C’est que les critiques et les cinéphiles s’attendaient à voir «Bird» d’Andrea Arnold ou  «Emilia Perez» de Jacques Audiard ou encore «Les graines du figuier sauvage» de Mohammed Rasoulof rafler la récompense suprême mais la réalisatrice et actrice américaine Greta Gerwig a déclaré, lors de la conférence de presse qui suit le Palmarès, que le jury a été «envoûté» par le film et d’ajouter «On a laissé parler nos cœurs».

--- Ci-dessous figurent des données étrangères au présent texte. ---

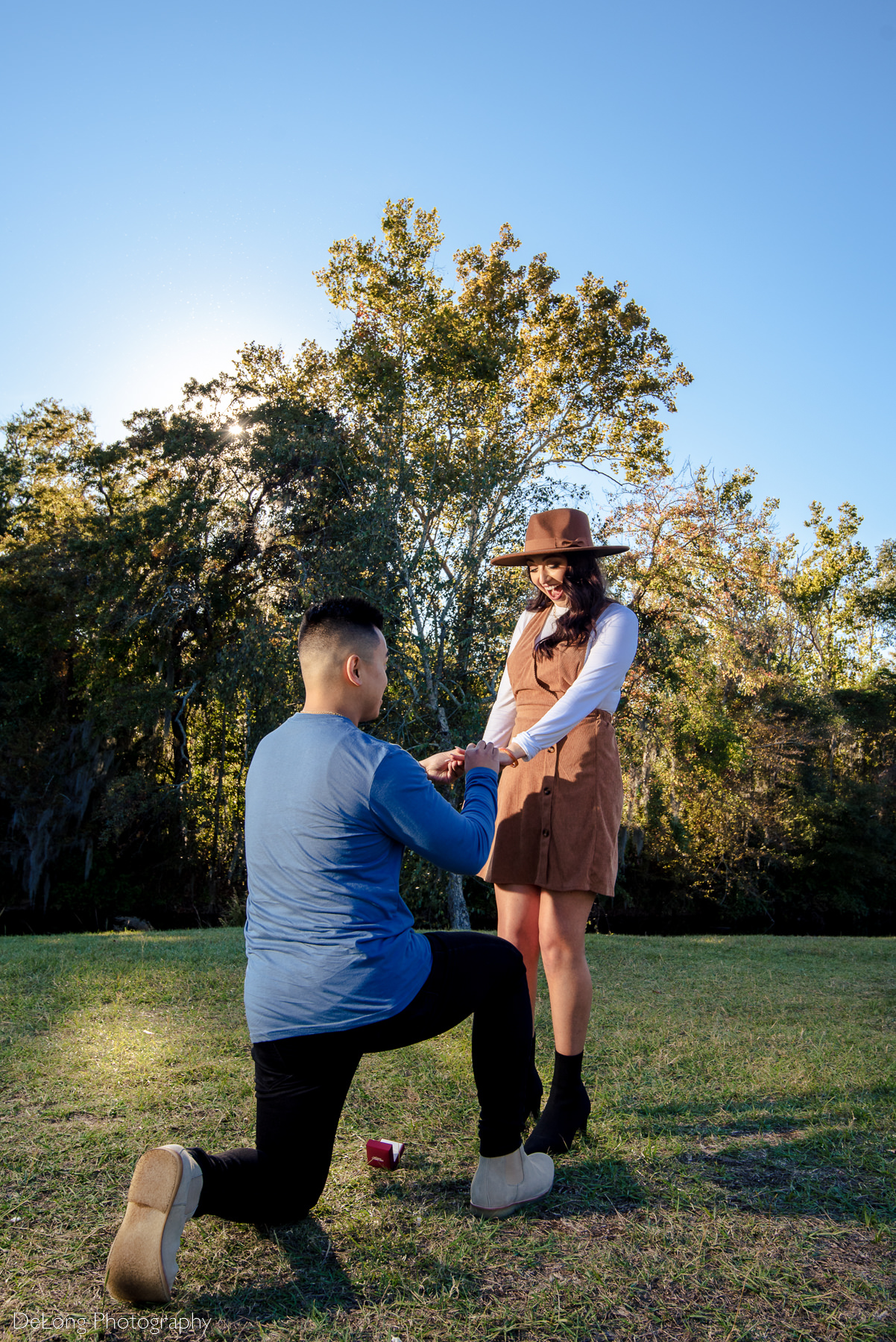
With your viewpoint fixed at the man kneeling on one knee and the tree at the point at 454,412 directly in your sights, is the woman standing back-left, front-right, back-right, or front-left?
front-right

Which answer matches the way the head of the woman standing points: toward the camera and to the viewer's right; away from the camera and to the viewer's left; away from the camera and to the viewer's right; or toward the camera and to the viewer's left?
toward the camera and to the viewer's left

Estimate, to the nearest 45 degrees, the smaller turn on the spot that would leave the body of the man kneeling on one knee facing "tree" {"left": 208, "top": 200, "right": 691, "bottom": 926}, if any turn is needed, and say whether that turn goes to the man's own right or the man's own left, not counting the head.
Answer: approximately 45° to the man's own left

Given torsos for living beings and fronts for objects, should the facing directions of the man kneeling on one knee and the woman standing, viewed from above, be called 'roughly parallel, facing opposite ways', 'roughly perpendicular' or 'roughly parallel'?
roughly parallel, facing opposite ways

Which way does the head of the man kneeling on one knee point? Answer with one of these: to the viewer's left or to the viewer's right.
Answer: to the viewer's right

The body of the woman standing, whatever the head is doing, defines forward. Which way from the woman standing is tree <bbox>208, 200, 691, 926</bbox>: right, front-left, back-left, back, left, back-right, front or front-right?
back-right

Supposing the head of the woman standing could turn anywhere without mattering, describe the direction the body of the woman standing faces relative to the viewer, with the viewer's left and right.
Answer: facing the viewer and to the left of the viewer

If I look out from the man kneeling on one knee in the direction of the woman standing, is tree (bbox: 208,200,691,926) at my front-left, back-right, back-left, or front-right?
front-left

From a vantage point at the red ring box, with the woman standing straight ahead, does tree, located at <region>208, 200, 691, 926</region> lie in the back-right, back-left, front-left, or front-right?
front-left

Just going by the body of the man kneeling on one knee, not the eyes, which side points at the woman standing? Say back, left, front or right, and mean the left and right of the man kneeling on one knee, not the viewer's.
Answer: front

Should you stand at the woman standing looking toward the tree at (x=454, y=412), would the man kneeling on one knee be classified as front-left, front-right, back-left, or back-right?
back-left

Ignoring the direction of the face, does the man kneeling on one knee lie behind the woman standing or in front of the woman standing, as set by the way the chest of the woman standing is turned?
in front

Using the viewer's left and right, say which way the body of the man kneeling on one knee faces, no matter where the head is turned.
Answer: facing away from the viewer and to the right of the viewer
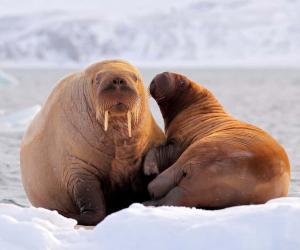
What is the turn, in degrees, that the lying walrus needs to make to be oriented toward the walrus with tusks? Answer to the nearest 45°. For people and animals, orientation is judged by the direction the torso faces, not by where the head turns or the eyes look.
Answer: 0° — it already faces it

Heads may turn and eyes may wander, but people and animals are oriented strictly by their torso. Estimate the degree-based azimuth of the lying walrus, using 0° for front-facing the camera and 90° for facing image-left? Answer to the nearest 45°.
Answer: approximately 90°
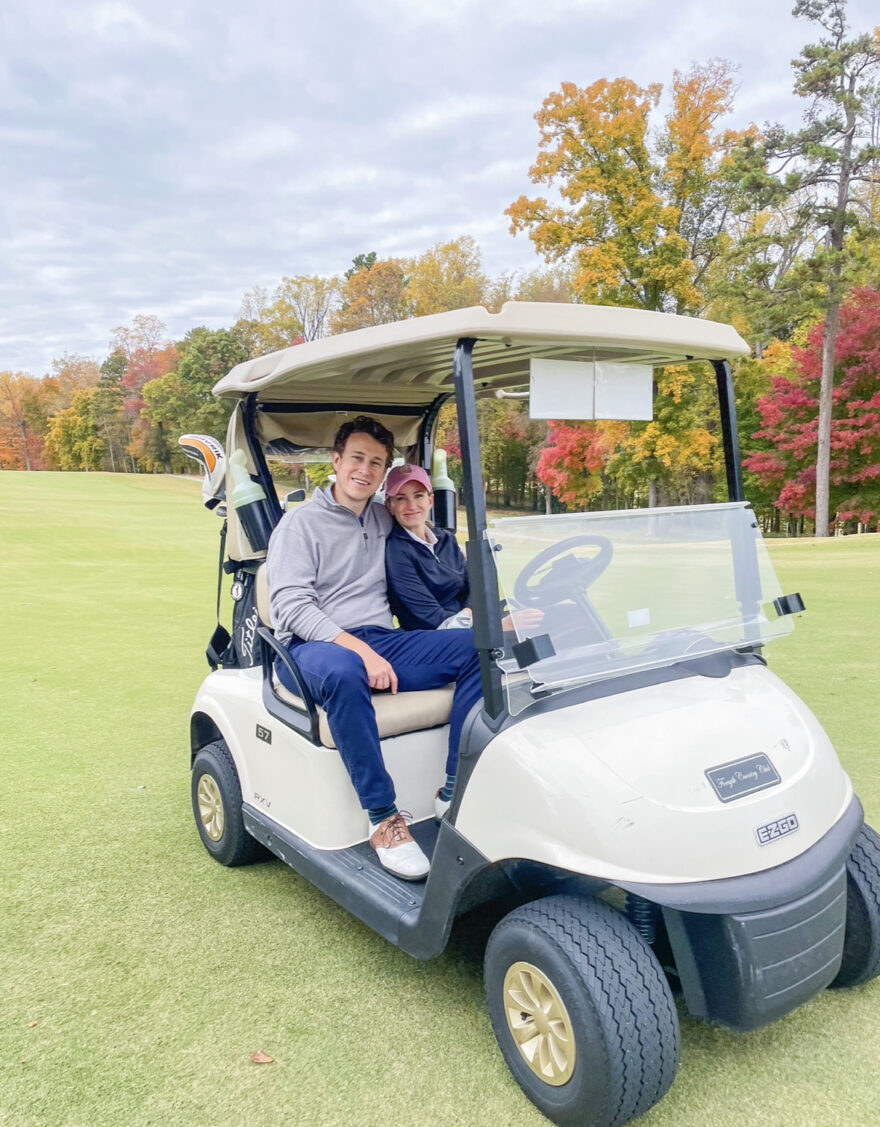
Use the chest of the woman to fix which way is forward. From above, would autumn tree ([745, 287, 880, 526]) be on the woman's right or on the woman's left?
on the woman's left

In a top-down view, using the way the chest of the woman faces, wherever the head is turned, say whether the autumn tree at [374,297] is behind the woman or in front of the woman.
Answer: behind

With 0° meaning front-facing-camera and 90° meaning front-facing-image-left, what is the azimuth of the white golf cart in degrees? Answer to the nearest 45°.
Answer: approximately 315°

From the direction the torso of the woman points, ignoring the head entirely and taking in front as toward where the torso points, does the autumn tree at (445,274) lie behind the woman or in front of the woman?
behind

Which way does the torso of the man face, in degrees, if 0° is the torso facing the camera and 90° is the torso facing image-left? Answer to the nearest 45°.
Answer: approximately 315°

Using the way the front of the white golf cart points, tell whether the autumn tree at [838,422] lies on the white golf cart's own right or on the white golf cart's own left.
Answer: on the white golf cart's own left

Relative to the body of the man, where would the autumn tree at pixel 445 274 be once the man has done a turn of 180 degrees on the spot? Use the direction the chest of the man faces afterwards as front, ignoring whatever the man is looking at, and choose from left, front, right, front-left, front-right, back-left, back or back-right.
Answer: front-right

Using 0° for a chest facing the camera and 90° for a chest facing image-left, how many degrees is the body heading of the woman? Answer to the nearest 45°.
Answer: approximately 315°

Il est vrai, aussi, que les jurés et leur présidente ont voulu récompenser un film américain indépendant d’autant que la dernière Palme d’Or américaine remonte à  13 ans et a été octroyée à Terrence Malick pour « The tree of life».  Du genre comédie, «Anora» se focalise sur les ouvrières du sexe à travers le vécu d’Anora (Mikey Madison). Il faut dire que Sean Baker s’est toujours intéressé dans ses métrages à l’image de « Starlett»  et «Red Rocket», aux marginaux et aux laissés pour compte. Certes, la rencontre rocambolesque d’Anora, strip-teaseuse new-yorkaise, avec le fils d’un oligarque russe a de quoi séduire, mais le réalisateur ne va pas au fond des choses et se contente de les effleurer. Le monde des Carl-girl demeure obscur sans être mis à nu dans ce «Pretty Woman» moderne.

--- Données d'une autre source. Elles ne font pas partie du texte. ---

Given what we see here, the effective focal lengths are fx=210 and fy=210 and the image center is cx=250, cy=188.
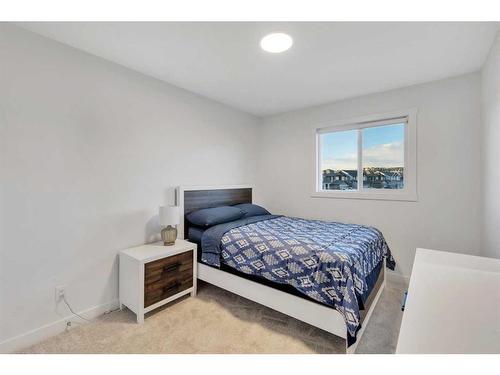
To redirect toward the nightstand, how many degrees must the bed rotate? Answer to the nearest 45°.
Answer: approximately 135° to its right

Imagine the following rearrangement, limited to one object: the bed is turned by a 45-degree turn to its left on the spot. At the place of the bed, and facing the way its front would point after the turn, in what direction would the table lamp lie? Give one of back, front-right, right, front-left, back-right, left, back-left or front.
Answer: back

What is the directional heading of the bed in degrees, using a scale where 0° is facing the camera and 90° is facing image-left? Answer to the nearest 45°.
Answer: approximately 315°

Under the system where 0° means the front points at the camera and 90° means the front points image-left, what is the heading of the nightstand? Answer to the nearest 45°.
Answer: approximately 315°

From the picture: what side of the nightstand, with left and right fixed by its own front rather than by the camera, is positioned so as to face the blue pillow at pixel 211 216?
left
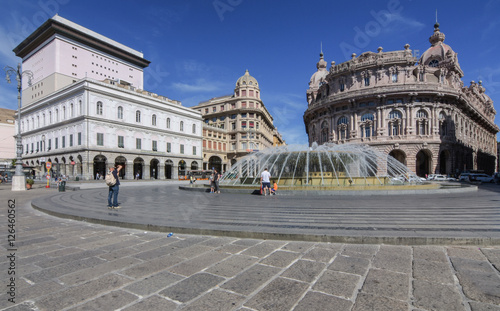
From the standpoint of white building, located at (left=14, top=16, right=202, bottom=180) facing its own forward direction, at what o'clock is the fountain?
The fountain is roughly at 1 o'clock from the white building.

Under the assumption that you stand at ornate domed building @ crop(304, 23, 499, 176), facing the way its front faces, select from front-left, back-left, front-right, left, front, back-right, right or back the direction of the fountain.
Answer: front-left

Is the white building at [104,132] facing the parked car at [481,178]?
yes

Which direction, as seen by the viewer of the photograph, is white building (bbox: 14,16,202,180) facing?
facing the viewer and to the right of the viewer

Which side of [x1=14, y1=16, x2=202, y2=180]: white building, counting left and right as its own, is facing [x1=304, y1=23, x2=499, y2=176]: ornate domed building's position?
front

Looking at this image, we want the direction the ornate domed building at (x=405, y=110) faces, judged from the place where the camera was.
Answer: facing the viewer and to the left of the viewer

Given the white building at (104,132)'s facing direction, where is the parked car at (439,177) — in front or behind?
in front

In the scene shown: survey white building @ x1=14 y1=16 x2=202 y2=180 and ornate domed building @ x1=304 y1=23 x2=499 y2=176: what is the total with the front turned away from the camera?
0

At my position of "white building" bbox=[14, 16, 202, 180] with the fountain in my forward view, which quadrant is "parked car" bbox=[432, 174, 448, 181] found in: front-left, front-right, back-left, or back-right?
front-left

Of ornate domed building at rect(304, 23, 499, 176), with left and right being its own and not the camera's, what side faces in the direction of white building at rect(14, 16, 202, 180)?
front

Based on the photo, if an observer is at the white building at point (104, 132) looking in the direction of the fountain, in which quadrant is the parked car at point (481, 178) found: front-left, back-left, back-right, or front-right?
front-left

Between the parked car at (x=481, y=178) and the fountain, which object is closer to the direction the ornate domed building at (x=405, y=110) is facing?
the fountain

« All we imagine as light » de Payal Kapadia, grand prix du jury

Le Grand Prix, attribué à «All we imagine as light» de l’Indienne Payal Kapadia, récompense un film de femmes, la réalisatrice et ses trois actrices, et un film qui traite de la place des femmes au sein de la société indienne à travers le quotidien de deux colocataires infirmières. Le film évoque subtilement, dans une approche emphatique, le désir d’indépendance ou le désir tout court ainsi que la manière dont il est vécu par les deux protagonistes d’âges et de caractères très différents, la plus jeune, Anu,  est insouciante, joviale, drôle, libre,  tandis que  Prahba, plus âgée, est tourmentée, taciturne, secrète et méfiante, c’est quasiment l’enjeu essentiel du film, car c’est cette opposition entre les 2 personnages qui fait évoluer le récit. L’approche contemplative de cet opus qui traite, entre autres, de la sororité distille une critique subtile de l’Inde.

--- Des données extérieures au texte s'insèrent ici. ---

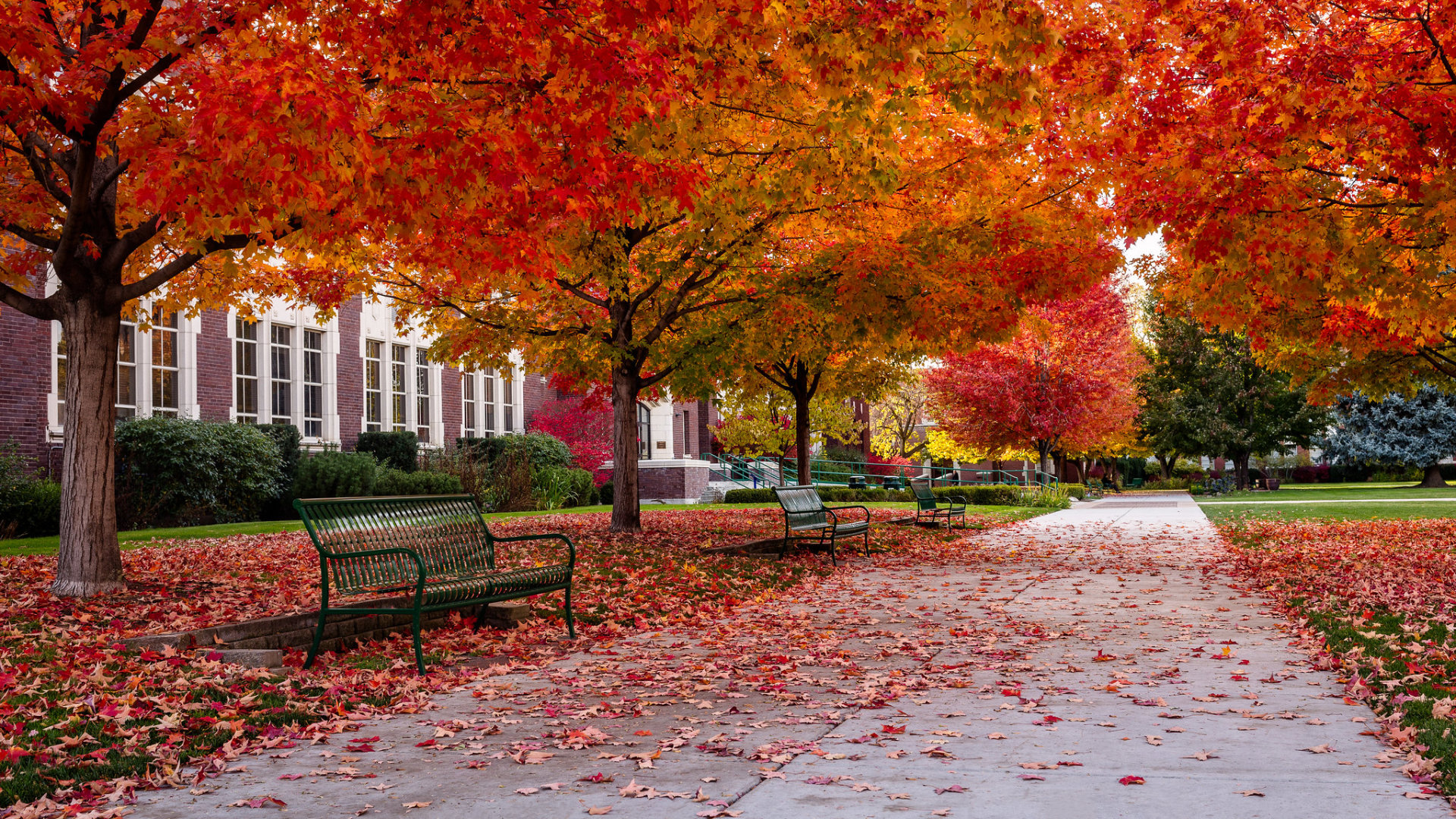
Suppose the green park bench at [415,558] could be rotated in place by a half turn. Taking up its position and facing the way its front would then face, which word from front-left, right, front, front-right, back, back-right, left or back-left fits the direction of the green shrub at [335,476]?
front-right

De grands noms du cinéma repartis bredouilles 

Jacques Audiard, sérieux candidat à la Palme d’Or, avec «Emilia Perez», s’est, ainsi, contenté d’un double prix, celui du jury et celui de l’interprétation féminine octroyé à l’ensemble de ses actrices, Karla Sofia Gascon, Selena Gomez , Adriana Paz.  Cette comédie musicale est axée sur une avocate qui aidera un narco-trafiquant à réaliser son voeu : se transformer en femme. Encensé, le film était un sérieux candidat à la Palme d’Or, mais le jury lui a préféré «Anora».

Le prix de la mise en scène a échu à «Grand tour» du Portugais Miguel Gomez où on suit un fonctionnaire britannique qui, pour fuir le mariage, entame, à partir de la Birmanie, un grand tour en Asie. C’est dans un va et vient entre noir et blanc et couleurs que se déroule ce trip, façon road-movie qui manque franchement de cohérence et de rythme. 

Jacques Audiard récompensé par le prix du jury pour «Emilia Perez»

Mohammad Rasoulof dont l’opus «Les graines du figuier sauvage», tourné dans la clandestinité, était fortement pressenti pour la récompense suprême, est reparti avec seulement un prix spécial du jury. Présent à Cannes après avoir fui l’Iran, Rasoulof a séduit les festivaliers, dans ce drame puissant où il file la métaphore sur l’état actuel de son pays. 

Le prix de l’interprétation masculine a échu à Jessy Plemons pour son rôle dans « Kind of Kindness» du Grec Yorgos Lanthimos.

Le prix du scénario a récompensé Coraline Fargeat pour «The substance», un film ultra gore où Demi Moore joue pleinement le jeu

Ainsi, dans la compétition officielle, plusieurs noms importants du cinéma mondial, tels Coppola, Cronenberg, Shrader, Lanthimos sont repartis bredouilles. Sont-ce les nouvelles générations qu’on pousse pour qu’émergent de nouveaux noms? Cela semble bien le cas. 

La Caméra d’Or a été décernée au film «Armand» du Norvégien Halfdan Ullmann Tondel qui n’est autre que le petit-fils des grands Ingmar Bergman et Liv Ullmann. Enfin, la Palme d’Or du court métrage a été attribuée à «L’Homme qui ne se taisait pas» du Croate Nebodja Slijepcevic.